*** Opening RECORDS PROVIDED ***

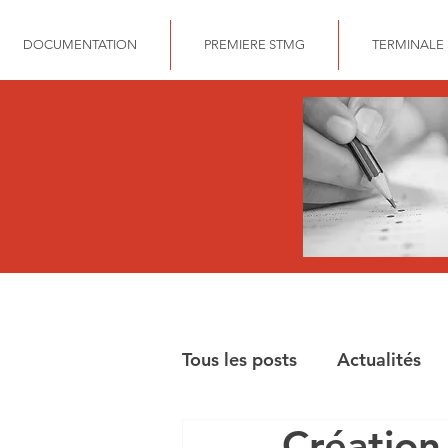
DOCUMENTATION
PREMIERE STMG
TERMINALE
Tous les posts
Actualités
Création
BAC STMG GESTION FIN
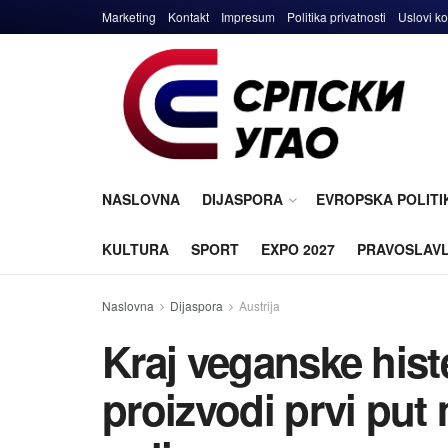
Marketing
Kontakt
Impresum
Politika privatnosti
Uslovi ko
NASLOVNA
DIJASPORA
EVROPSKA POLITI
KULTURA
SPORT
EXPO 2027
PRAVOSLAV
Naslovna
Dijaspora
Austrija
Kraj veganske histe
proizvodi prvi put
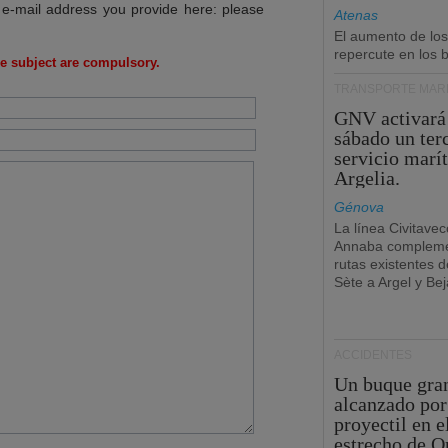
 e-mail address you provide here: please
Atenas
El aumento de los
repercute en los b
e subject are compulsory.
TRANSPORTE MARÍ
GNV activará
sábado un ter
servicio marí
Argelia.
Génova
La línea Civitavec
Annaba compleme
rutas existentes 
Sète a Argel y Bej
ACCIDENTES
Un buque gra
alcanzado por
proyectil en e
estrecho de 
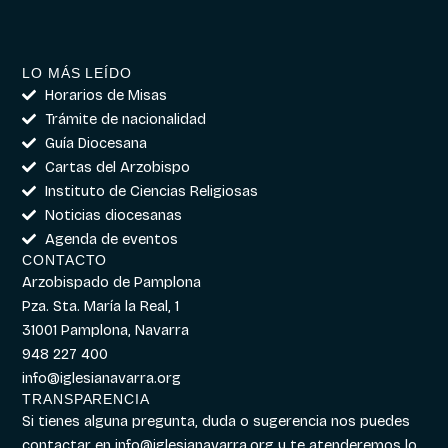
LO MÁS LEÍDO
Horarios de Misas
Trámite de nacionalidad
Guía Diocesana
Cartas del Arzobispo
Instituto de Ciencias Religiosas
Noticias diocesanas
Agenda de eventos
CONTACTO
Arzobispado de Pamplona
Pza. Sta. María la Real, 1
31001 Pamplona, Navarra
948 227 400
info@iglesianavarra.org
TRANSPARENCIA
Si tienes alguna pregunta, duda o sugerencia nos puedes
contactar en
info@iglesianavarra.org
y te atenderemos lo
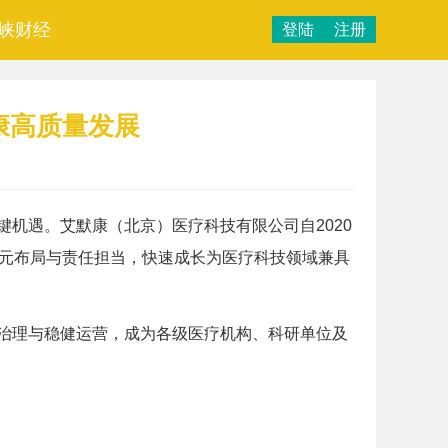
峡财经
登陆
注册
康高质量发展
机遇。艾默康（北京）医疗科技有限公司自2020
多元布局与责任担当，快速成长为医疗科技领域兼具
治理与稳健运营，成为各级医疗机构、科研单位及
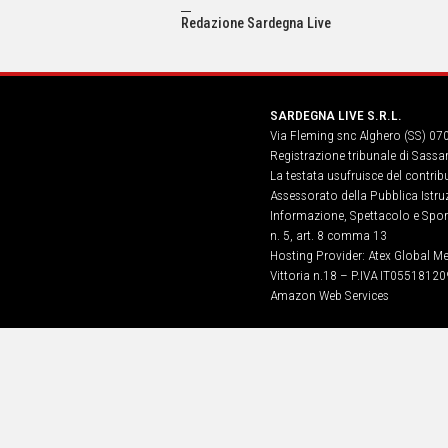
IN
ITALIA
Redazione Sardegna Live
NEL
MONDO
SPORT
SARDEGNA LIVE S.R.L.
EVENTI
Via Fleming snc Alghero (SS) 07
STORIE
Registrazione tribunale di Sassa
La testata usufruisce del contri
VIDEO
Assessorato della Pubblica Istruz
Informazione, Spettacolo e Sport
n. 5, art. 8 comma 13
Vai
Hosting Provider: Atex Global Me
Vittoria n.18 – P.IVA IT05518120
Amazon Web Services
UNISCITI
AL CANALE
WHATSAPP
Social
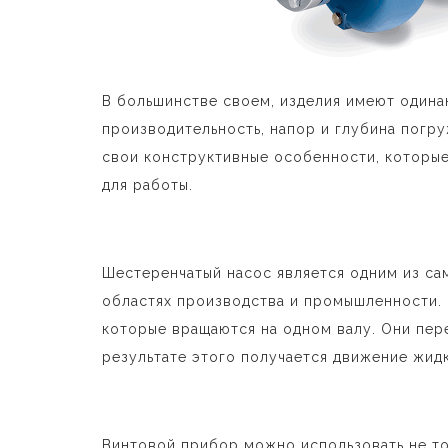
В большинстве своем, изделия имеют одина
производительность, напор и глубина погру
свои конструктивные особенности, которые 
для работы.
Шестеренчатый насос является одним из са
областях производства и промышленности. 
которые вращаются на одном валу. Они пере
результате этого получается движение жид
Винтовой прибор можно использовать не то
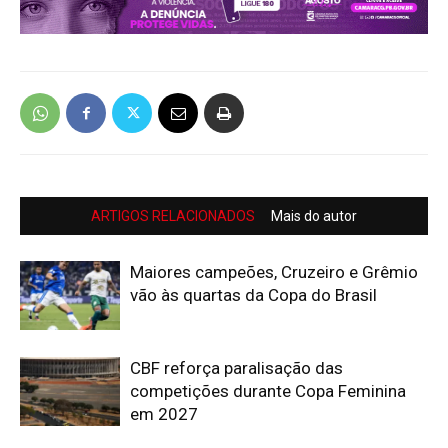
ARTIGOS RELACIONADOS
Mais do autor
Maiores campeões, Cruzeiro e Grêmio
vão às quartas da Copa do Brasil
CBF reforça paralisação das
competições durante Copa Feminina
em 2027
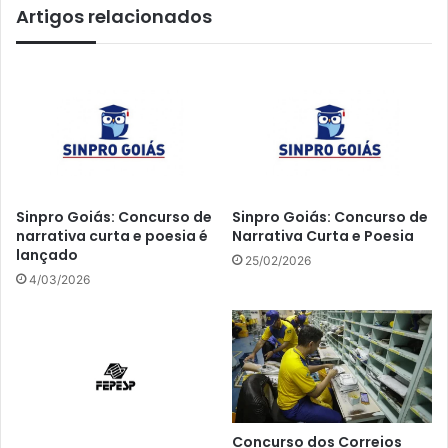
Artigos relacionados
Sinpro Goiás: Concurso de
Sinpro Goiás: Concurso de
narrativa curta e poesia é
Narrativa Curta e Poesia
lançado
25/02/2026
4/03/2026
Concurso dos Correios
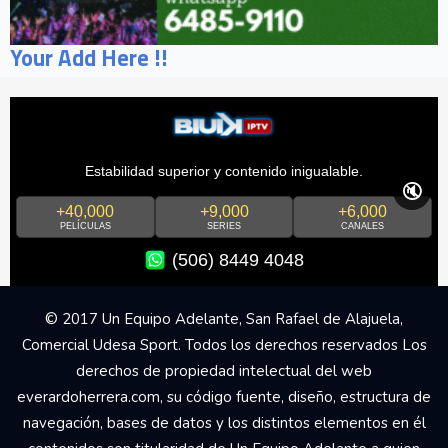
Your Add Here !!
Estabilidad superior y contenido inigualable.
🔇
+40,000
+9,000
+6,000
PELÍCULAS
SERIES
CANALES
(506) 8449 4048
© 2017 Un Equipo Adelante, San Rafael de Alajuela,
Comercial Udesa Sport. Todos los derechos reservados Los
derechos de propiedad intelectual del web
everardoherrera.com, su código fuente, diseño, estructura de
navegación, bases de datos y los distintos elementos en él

*** Closing RECORDS PROVIDED ***
*** Opening RECORDS PROVIDED ***

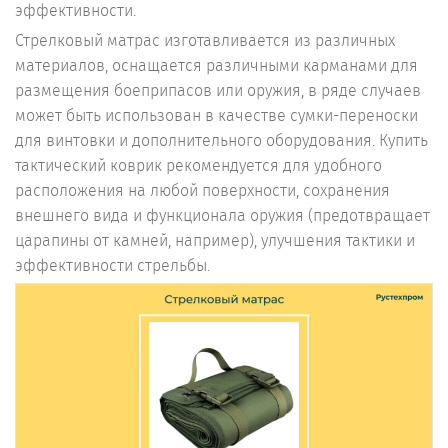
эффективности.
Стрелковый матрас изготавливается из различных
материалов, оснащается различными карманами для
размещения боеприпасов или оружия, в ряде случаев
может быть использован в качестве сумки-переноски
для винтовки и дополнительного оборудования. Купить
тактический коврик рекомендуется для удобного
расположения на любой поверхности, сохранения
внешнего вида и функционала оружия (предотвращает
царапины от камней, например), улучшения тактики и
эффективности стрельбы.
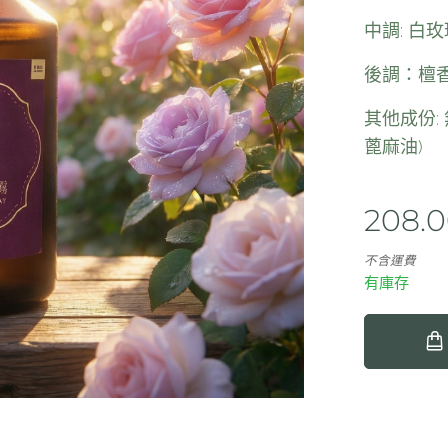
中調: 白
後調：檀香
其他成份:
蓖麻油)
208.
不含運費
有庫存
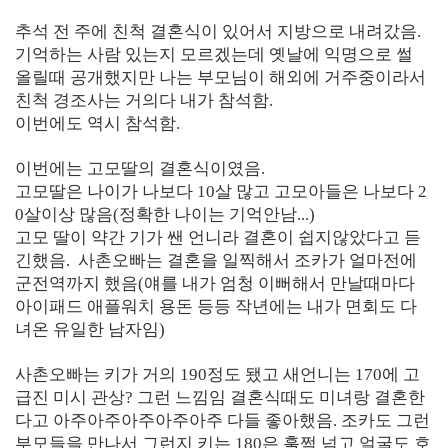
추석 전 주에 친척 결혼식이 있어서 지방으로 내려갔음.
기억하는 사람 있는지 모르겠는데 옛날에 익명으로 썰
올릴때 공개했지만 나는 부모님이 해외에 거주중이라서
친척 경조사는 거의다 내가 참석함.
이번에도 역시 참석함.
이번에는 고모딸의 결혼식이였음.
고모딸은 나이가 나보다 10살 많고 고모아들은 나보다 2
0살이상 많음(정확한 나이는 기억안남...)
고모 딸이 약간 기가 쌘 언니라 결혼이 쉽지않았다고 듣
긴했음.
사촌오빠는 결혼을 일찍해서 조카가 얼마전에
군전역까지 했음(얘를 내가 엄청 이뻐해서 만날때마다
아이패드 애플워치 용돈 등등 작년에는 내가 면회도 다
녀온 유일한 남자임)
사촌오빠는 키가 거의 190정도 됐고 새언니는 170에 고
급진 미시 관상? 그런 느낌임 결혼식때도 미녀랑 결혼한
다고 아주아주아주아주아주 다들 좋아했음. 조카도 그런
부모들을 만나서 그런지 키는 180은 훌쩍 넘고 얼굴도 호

*** Closing RECORDS PROVIDED ***

| WHAT TO DO |
Every line holding the string "Copa" should be copied here, so please find those lines in the data.

| FINISHED EXERCISE |
vão às quartas da Copa do Brasil
competições durante Copa Feminina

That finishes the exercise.